27 April 2026, 16:10

Gericht kippt rechtswidrige Personenkontrolle an deutsch-luxemburgischer Grenze

Detailiertes altes Kartenbild der Provinzen Luxemburgs mit beschrifteten Grenzen, Städten und geographischen Merkmalen.

Gericht kippt rechtswidrige Personenkontrolle an deutsch-luxemburgischer Grenze

Ein deutsches Gericht hat entschieden, dass eine Personenkontrolle an einem Reisenden, der von Luxemburg nach Deutschland einreiste, rechtswidrig war. Der Beschluss folgt auf einen Fall, in dem Bundespolizisten im Juni 2025 einen Fahrgast in einem Reisebus an einer Raststätte an der Autobahn kontrollierten. Die Richter in Koblenz urteilten, dass die Grenzkontrolle gegen EU-Vorschriften verstieß.

Der Vorfall ereignete sich, als der Kläger mit einem Fernbus von Luxemburg nach Saarbrücken unterwegs war. Bei einem Halt an der Autobahn A8 führte die Bundespolizei eine stichprobenartige Personenkontrolle durch. Der Reisende focht die Rechtmäßigkeit der Maßnahme später an und argumentierte, Deutschland habe die Verlängerung der Binnengrenzkontrollen nach dem Schengener Grenzkodex nicht ausreichend begründet.

Das Verwaltungsgericht Koblenz gab dem Kläger recht und erklärte die Kontrolle für unzulässig. Die Richter stellten fest, dass die Behörden keine hinreichenden Belege für eine schwere Gefahr für die öffentliche Ordnung oder die nationale Sicherheit vorgelegt hatten. Nach Artikel 25 des Schengener Grenzkodex sind solche Kontrollen nur in Ausnahmefällen erlaubt.

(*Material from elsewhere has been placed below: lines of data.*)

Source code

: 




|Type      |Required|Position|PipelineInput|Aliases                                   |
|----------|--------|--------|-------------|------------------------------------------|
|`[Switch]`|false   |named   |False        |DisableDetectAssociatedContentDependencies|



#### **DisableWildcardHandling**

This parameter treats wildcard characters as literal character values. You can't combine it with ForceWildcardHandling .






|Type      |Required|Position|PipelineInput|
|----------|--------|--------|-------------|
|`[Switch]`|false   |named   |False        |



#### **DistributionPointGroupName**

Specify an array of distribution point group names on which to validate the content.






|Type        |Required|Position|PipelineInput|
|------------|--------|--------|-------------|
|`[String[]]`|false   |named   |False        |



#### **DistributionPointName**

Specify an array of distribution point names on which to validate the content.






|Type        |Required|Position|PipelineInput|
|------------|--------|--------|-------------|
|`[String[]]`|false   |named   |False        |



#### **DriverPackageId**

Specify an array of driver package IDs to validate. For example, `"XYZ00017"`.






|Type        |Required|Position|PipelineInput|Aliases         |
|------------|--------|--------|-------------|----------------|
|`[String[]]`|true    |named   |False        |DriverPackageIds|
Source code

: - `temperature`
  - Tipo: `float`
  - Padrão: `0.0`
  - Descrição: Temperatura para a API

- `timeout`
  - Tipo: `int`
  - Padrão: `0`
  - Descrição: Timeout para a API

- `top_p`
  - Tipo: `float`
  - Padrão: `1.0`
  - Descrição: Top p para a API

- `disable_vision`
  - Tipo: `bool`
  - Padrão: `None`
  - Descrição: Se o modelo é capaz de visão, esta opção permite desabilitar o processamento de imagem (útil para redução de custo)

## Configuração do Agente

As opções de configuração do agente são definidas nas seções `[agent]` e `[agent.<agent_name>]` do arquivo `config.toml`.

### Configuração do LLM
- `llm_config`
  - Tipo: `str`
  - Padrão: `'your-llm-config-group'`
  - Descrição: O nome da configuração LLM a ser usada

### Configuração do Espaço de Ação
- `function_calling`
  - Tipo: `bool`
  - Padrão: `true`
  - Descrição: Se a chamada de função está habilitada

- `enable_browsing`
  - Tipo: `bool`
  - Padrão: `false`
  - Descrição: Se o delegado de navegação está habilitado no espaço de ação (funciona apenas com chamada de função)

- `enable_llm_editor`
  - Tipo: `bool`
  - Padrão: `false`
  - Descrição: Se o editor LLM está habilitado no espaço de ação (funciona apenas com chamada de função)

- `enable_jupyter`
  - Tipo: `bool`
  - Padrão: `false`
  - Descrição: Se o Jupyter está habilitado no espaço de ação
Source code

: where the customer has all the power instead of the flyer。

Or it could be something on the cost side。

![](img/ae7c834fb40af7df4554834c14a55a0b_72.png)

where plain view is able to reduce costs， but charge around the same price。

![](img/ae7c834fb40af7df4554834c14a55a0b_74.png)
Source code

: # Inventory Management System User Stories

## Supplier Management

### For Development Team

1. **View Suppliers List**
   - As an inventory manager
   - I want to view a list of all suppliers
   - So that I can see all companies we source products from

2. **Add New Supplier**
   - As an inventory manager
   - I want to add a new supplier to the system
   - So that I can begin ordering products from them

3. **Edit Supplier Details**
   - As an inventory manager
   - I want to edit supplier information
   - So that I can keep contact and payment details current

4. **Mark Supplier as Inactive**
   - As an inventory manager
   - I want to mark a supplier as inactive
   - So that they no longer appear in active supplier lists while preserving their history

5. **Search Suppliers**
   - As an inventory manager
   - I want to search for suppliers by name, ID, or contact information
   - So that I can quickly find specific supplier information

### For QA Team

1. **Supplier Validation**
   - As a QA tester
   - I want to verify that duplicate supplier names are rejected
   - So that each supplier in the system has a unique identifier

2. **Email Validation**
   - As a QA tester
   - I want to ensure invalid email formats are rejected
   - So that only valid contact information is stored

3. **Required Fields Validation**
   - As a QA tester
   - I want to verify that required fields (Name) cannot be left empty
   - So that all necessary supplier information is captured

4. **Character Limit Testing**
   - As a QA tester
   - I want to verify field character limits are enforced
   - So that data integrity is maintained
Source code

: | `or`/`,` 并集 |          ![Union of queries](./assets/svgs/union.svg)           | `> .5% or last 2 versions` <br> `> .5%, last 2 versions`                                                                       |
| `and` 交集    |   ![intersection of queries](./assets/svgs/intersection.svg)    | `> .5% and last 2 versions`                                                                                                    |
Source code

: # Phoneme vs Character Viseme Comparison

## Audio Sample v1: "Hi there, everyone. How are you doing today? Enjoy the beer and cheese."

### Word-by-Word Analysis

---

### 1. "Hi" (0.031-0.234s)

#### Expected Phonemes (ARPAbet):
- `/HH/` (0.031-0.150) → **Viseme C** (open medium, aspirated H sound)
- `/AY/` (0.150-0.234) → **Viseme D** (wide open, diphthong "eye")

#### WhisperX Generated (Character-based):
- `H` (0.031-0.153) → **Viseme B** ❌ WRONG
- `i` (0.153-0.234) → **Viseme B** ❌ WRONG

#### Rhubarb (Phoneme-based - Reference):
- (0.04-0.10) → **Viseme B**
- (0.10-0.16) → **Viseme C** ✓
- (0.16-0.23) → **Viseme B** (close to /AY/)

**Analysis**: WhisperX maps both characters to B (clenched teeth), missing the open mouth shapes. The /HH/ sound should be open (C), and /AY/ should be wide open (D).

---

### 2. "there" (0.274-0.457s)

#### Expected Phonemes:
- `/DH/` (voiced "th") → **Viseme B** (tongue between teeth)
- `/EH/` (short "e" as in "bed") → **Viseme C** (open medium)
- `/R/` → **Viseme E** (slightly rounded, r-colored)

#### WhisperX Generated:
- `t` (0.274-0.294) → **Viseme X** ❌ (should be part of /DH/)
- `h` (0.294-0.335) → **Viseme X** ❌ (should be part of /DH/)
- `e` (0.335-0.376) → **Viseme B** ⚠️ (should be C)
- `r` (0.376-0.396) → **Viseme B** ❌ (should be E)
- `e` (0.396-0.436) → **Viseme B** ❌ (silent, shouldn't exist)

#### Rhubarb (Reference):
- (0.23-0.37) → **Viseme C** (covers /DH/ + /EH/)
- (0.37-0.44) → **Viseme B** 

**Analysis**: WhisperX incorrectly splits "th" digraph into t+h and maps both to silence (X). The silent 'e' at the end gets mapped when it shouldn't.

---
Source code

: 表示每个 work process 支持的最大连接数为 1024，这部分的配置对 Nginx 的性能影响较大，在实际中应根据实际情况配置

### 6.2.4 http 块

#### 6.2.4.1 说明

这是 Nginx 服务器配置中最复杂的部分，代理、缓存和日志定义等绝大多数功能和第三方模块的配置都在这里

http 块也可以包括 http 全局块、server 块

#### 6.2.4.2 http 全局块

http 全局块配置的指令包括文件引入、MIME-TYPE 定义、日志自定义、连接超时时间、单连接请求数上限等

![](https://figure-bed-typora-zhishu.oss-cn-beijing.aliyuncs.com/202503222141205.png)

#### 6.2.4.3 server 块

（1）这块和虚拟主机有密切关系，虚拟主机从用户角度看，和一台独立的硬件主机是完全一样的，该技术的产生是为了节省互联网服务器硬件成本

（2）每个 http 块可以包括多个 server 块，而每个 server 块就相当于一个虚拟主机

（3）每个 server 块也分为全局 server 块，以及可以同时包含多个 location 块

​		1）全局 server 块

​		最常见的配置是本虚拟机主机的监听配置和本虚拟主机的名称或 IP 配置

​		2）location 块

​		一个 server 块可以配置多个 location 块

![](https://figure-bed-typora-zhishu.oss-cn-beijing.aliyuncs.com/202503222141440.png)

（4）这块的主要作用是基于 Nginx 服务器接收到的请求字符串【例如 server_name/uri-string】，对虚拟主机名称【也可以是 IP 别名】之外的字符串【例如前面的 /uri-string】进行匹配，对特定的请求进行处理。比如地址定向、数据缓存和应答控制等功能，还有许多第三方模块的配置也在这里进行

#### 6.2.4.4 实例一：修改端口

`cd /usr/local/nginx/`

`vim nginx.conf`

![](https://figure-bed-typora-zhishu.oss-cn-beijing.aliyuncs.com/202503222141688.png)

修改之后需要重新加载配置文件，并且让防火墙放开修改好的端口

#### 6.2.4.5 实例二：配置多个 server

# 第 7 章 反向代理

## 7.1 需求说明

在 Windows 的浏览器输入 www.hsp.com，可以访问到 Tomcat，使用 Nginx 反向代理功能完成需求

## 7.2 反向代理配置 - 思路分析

Deutschland hatte die Grenzüberprüfungen zwischen Luxemburg und Deutschland vom 16. März 2025 bis zum 15. September 2025 verlängert. Das Gericht kam jedoch zu dem Schluss, dass die Verantwortlichen die Bedrohungslage nicht ausreichend geprüft oder eine plötzliche Entwicklung dokumentiert hatten, die eine Verlängerung erforderlich machte. Ohne diese Begründung fehlte der Identitätsfeststellung die rechtliche Grundlage.

Gegen das Urteil kann noch vor dem Oberverwaltungsgericht Rheinland-Pfalz Berufung eingelegt werden. Bundespolizisten dürfen solche Kontrollen nur durchführen, wenn sie mit dem EU-Recht vereinbar sind.

Die Entscheidung des Gerichts bestätigt, dass die Personenkontrolle die gesetzlichen Grenzen überschritten hat. Gleichzeitig unterstreicht sie die strengen Voraussetzungen, unter denen EU-Mitgliedstaaten Binnengrenzkontrollen wieder einführen oder verlängern dürfen. Der Fall steht nun vor einer möglichen Berufung.